Kandungan tanin, dalam ekstrak daun sirsak dipercaya memberikan efek anthelmintik karena tanin merupakan bagian dari senyawa fenol bermolekul besar yang dapat membentuk senyawa kompleks dengan protein. Tanin tidak dapat dicerna lambung dan mempunyai daya ikat dengan protein, karbohidrat, vitamin dan mineral. Tegumen cacing yang terdiri dari glikoprotein dan mukopolisakarida mampu dirusak oleh tanin dengan mempresipitasikan protein, sehingga menghalangi cacing untuk menyerap nutrisi. Tanin juga dapat mengganggu kerja enzim pada sel tubuh cacing. Senyawa fenolik bermolekul besar mampu menginaktifkan enzim esensial di dalam sel meskipun pada konsentrasi yang sangat rendah dan pada akhirnya cacing akan mati karena menurunnya persediaan glikogen dan berkurangnya pembentukan ATP. Selain tanin, ekstrak daun sirsak juga mengandung alkaloid (Henry, 1949).

Alkaloid pada ekstrak daun sirsak membuat cacing yang masih hidup mengalami penurunan intensitas pergerakan dan terlihat lebih lemas dari cacing pada kelompok kontrol negatif.
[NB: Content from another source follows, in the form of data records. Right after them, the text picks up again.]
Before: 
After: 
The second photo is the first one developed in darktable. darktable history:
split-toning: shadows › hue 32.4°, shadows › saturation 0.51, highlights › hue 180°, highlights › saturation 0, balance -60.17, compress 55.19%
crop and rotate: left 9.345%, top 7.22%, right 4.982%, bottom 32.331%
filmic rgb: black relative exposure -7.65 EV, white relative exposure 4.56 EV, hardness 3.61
Kandungan zat aktif Alkaloid ini menyebabkan paralisis (kelemahan) otot (Henry, 1949).

Kelemahan otot oleh zat anthelmitik dapat ditunjukkan dari penurunan tingkat pergerakan cacing. Kelemahan otot tidak hanya berpengaruh terhadap pergerakan cacing saja, akan tetapi dalam waktu yang lama kelemahan otot juga akan berpengaruh terhadap pencernaan cacing. Otot-otot pada sistem pencernaan cacing akan tidak berfungsi. Akibatnya, cacing tidak lagi dapat melakukan aktivitasnya dalam mencerna makanan, karena cacing Ascaris suum dan Ascaridia galli membutuhkan otot untuk menelan makanan inang.
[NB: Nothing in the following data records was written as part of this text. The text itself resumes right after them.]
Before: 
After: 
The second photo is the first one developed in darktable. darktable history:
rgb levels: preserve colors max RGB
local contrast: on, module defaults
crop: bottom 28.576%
Pada penelitian ini, terdapat kendala yang dihadapi oleh peneliti yaitu pada saat pengambilan sampel yang harus diambil secara bersamaan, karena dilakukan uji perbandingan antara kedua jenis cacing terhadap ekstrak daun sirsak sementara pengambilan sampel berada pada tempat yang berbeda. Kejadian tersebut menjadi pemicu peneliti untuk lebih memanfaatkan waktu sebaik mungkin.